PUEBLO – In conjunction with the Created Equal film series, author and activist Thomas Armstrong will share his experience as a Freedom Rider with the Colorado State University-Pueblo community on April 7.
The four-part film series was made possible by a grant to the University Library by the National Endowment for the Humanities (NEH). The NEH Created Equal project uses the power of documentary films to encourage public conversations about the changing meanings of freedom and equality in America. Freedom Riders will be shown at 7 p.m. on April 3 in LARC 109. The viewing is free and open to the public. The film chronicles the terrifying, moving, and suspenseful story of a time when white and black volunteers riding a bus into the Deep South risked being jailed, beaten, or killed, as white local and state authorities ignored or encouraged violent attacks.
Armstrong, author of Autobiography of a Freedom Rider: My Life as a Foot Soldier for Civil Rights will discuss his role as a Freedom Rider and civil rights activist beginning at 7 p.m. on April 7 in Occhiato University Center Ballroom.
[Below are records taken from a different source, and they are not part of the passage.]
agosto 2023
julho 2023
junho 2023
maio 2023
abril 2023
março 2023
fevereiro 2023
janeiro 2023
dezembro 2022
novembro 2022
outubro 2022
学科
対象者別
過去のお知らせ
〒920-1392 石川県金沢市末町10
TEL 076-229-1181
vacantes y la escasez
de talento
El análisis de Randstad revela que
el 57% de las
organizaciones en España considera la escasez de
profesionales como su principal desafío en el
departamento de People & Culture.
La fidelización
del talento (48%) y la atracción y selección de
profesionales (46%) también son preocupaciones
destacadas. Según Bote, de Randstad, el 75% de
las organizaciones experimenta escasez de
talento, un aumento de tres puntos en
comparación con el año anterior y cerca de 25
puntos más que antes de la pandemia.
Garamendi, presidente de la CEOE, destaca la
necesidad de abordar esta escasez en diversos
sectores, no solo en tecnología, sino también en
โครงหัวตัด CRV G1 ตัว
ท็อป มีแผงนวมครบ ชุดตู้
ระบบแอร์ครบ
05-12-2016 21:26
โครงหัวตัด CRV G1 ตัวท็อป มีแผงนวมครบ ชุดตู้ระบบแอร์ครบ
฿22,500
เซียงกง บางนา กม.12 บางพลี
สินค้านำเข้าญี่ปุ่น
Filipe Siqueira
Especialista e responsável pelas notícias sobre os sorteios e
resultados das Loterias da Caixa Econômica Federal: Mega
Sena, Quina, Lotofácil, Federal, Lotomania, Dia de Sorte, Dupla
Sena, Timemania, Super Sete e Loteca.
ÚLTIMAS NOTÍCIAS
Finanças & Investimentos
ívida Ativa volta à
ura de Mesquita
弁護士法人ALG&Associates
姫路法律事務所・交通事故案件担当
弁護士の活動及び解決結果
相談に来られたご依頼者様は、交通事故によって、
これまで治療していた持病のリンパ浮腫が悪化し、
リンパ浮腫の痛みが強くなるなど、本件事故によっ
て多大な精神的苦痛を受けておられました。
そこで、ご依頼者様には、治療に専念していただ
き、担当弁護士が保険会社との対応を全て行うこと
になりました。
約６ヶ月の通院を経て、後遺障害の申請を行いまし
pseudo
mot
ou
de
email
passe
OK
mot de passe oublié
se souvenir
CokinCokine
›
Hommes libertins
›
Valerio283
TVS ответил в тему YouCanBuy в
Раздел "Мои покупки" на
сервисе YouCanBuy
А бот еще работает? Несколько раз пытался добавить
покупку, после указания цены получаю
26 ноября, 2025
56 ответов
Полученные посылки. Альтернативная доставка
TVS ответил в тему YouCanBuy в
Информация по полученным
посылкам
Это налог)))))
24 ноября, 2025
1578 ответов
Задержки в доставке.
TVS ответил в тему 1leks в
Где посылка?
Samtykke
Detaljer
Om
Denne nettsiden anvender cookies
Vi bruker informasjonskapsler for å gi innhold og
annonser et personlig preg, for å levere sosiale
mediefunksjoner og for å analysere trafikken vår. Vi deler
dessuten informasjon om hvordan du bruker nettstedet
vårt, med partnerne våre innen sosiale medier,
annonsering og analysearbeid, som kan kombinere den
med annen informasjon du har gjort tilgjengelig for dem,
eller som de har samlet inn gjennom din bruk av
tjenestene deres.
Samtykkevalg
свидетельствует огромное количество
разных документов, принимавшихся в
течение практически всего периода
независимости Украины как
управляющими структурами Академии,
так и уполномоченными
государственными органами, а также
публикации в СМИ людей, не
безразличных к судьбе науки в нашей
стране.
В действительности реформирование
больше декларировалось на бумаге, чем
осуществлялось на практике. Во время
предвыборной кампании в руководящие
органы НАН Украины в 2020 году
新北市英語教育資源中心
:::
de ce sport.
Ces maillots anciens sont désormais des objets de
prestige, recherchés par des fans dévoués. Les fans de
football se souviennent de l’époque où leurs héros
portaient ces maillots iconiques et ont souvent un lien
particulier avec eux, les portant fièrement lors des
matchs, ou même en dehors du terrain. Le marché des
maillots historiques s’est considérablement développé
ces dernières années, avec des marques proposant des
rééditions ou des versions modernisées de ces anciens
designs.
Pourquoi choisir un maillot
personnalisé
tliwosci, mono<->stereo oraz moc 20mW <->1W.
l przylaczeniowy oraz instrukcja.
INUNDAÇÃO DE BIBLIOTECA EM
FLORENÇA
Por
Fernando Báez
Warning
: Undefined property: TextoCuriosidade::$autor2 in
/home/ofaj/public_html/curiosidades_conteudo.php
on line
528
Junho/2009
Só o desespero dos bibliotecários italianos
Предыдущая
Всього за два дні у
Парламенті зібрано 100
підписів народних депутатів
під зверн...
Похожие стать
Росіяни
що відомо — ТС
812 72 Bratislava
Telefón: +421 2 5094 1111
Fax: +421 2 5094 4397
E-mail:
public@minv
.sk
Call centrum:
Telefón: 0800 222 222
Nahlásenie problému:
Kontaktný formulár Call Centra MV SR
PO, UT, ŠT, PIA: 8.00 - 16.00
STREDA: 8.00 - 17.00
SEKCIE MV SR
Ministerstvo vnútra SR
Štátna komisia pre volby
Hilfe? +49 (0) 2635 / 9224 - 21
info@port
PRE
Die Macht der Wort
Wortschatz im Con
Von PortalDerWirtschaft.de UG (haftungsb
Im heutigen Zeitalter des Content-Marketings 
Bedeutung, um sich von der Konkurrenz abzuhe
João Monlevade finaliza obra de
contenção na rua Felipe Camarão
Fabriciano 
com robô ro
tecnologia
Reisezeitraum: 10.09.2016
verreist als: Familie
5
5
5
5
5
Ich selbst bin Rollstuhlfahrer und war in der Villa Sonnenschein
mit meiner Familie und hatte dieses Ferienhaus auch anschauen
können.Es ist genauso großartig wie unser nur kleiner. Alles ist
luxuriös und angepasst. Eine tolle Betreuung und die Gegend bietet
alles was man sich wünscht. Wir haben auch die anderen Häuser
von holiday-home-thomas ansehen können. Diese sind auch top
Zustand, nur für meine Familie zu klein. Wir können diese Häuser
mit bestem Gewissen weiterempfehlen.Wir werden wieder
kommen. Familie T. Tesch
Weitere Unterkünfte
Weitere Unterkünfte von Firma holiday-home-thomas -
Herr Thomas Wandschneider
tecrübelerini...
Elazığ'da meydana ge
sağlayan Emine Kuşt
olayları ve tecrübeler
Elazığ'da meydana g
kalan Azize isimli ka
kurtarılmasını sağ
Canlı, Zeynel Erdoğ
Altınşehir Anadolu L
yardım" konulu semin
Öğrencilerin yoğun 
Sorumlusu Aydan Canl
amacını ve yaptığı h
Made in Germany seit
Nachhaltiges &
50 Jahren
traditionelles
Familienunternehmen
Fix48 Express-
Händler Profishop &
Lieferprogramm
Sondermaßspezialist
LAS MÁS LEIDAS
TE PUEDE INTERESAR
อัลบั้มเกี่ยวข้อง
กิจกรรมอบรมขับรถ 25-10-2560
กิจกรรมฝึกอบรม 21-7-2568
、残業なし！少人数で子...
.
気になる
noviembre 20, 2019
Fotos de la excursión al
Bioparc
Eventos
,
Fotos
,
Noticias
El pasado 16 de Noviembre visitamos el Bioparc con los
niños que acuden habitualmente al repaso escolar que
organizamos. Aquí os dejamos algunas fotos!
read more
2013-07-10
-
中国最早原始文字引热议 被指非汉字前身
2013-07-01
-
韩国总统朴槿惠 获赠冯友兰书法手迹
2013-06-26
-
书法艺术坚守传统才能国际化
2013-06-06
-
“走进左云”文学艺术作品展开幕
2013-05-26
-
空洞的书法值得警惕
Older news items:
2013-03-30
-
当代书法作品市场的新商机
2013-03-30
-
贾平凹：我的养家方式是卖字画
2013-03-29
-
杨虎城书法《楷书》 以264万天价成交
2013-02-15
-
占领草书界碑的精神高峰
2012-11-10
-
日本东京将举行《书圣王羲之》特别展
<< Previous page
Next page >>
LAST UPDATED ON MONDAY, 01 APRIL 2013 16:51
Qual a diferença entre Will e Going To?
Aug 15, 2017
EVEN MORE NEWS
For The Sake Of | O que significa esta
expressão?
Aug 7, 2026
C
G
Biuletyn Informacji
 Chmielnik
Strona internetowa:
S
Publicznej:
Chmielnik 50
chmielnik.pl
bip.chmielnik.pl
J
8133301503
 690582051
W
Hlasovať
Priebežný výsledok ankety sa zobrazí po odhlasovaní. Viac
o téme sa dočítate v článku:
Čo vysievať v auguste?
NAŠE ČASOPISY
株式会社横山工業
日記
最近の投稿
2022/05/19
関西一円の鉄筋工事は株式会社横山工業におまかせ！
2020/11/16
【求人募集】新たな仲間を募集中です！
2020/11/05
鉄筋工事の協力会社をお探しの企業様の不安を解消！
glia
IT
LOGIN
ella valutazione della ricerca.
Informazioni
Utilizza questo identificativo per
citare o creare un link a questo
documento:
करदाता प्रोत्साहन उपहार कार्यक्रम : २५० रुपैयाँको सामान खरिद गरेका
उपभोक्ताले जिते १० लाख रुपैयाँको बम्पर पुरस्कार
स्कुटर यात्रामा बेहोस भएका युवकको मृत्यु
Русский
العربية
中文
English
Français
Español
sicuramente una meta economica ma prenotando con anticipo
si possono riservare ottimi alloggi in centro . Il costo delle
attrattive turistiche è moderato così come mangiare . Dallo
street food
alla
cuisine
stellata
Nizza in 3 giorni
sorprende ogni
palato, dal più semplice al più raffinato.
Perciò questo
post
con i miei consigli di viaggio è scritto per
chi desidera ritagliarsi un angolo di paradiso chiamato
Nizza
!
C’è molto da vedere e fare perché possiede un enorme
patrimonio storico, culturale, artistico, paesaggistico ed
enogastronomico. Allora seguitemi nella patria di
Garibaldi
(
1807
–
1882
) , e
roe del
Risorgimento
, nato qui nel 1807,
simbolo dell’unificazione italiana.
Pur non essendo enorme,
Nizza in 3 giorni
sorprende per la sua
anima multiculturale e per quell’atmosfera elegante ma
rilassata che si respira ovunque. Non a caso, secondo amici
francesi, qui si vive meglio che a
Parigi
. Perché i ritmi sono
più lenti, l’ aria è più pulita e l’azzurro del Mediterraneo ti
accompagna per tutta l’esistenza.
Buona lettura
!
The film includes previously unseen amateur 8-mm footage of the burning bus on which some Freedom Riders were temporarily trapped, taken by a local 12-year-old and held as evidence since 1961 by the FBI. In the segregated South, when lynching and Klansmen and Jim Crow laws ruled, there existed a line of foot soldiers ready to sacrifice their lives for the right to vote, to enter rooms marked 'White Only,' and to live with simple dignity. They were called Freedom Riders, and Thomas M. Armstrong was one of them.
Autobiography of a Freedom Rider details Armstrong's burning need to create social change for his fellow black citizens. This richly woven memoir, which traces back to his great-grandparents as freed slaves, examines the history of the Civil Rights Movement, the devastating personal repercussions Armstrong endured for being a champion of those rights, the sweet taste of progressive advancement in the past 50 years, and a look ahead at the work still to be done.